We used a simple anchor motif-based algorithm (SAMBA) to identify 299 epitope candidates potentially presented by the HLA class I molecule B*08:01. Candidates were found in 77 of 98 unique HHV-6B proteins. From peptide-expanded T cell lines, we obtained CD8 T cell clones against 20 candidates. We tested whether T cell clones recognized HHV-6-infected cells. This was the case for 16 epitopes derived from 12 proteins from all phases of the viral replication cycle. Epitopes were enriched in certain amino acids flanking the peptide.

Ex vivo analysis of eight healthy donors with HLA-peptide multimers showed that the strongest responses were directed against an epitope from IE-2, with a median frequency of 0.09% of CD8 T cells. Reconstitution of T cells specific for this and other HHV-6 epitopes was also observed after allogeneic hematopoietic stem cell transplantation.

We conclude that HHV-6 induces CD8 T cell responses against multiple antigens of diverse functional classes. Most antigens against which CD8 T cells can be raised are presented by infected cells. Ex vivo multimer staining can directly identify HHV-6-specific T cells. These results will advance development of immune monitoring, adoptive T cell therapy, and vaccines.

PLOS Pathogens said:
Author summary
This paper deals with the immune response to a very common virus, called human herpesvirus 6 (HHV-6).
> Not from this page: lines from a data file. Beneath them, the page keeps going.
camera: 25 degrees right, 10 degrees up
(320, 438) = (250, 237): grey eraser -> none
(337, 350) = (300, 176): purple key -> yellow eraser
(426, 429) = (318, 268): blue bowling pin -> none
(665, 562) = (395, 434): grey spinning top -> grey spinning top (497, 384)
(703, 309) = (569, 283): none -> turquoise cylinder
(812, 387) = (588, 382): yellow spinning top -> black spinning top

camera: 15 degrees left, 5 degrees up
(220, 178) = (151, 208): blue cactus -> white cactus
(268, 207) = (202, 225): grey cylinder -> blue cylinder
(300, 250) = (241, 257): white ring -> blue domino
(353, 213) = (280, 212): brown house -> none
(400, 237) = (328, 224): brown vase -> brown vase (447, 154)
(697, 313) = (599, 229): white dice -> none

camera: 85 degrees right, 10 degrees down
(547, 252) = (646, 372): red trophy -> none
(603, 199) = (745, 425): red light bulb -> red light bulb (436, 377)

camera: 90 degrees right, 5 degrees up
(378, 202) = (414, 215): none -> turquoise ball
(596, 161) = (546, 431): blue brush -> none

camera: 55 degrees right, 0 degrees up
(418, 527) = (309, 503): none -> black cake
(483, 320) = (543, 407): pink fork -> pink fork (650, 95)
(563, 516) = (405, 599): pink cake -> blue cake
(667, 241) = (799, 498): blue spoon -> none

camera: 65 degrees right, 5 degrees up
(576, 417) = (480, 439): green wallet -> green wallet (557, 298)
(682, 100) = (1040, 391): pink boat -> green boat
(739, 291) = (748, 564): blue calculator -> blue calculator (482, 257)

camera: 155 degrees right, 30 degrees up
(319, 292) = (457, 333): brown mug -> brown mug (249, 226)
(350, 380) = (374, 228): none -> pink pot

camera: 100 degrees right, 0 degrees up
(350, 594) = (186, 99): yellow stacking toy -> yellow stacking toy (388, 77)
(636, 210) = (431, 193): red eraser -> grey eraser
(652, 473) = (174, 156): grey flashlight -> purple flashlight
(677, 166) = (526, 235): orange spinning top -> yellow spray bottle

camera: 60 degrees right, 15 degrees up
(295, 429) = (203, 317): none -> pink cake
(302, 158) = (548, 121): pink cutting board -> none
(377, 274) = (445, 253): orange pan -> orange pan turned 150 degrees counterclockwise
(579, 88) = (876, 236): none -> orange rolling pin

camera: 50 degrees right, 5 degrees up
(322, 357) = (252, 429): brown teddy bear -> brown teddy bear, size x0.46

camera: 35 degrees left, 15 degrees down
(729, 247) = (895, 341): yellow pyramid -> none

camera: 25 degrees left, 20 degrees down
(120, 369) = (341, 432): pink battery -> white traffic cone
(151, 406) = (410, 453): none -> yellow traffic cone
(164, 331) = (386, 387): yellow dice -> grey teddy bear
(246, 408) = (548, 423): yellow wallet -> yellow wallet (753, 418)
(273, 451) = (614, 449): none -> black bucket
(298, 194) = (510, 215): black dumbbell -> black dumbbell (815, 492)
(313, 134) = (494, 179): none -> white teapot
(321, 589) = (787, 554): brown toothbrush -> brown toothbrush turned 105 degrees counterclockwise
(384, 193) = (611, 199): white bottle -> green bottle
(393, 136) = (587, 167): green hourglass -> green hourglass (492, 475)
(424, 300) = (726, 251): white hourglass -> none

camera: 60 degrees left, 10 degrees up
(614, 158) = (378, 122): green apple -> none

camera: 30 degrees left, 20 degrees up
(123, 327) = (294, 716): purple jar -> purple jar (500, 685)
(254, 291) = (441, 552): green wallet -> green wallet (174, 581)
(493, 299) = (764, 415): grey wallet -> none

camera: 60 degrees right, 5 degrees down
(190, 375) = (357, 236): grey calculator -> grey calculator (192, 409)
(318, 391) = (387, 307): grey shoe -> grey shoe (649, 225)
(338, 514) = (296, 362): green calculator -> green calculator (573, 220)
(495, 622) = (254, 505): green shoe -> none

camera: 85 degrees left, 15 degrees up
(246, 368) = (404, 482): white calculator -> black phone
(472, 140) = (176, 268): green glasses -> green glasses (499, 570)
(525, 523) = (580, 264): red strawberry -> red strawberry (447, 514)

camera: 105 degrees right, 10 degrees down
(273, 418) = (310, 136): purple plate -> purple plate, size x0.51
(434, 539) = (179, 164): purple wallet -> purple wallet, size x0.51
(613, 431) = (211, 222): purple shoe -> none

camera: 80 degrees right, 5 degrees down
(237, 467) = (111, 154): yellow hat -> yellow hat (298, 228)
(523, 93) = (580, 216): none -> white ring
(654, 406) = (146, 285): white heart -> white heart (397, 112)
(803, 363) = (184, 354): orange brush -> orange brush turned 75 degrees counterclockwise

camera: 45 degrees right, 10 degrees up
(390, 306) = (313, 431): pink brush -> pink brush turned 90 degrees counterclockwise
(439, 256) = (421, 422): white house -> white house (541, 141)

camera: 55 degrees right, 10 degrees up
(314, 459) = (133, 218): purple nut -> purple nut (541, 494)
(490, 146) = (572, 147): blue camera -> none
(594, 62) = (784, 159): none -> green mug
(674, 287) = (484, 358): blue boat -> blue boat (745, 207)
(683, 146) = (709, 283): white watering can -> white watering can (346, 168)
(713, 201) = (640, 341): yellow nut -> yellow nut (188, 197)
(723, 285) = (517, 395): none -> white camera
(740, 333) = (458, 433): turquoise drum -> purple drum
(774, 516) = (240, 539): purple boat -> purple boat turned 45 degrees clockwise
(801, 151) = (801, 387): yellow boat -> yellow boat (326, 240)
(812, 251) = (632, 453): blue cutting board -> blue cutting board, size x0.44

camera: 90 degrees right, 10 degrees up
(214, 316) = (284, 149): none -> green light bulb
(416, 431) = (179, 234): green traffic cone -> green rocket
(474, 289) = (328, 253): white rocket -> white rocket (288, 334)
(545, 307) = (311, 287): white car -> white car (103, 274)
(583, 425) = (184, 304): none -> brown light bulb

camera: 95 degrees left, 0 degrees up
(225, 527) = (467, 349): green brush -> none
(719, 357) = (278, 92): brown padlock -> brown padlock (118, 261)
Most people catch HHV-6 in early childhood, which often leads to a disease known as three-day fever. Later in life, the virus stays in the body, and an active immune response is needed to prevent the virus from multiplying and causing damage.

It is suspected that HHV-6 contributes to autoimmune diseases and chronic fatigue. Moreover, patients with severely weakened immune responses, for example after some forms of transplantation, clearly have difficulties controlling HHV-6, which puts them at risk of severe disease and shortens their survival.

This can potentially be prevented by giving them HHV-6-specific "killer" CD8 T cells, which are cells of the immune system that destroy body cells harboring the virus. However, little is known so far about such T cells. Here, we describe 16 new structures that CD8 T cells can use to recognize and kill HHV-6-infected cells.

We show that very different viral proteins can furnish such structures. We also observe that such T cells are regularly present in healthy people and in transplant patients who control the virus. Our results will help develop therapies of disease due to HHV-6.
There is also a separate thread on a news article covering related research:

Note that the news article says "Chronic Fatigue Syndrome", while the actual paper says "chronic fatigue".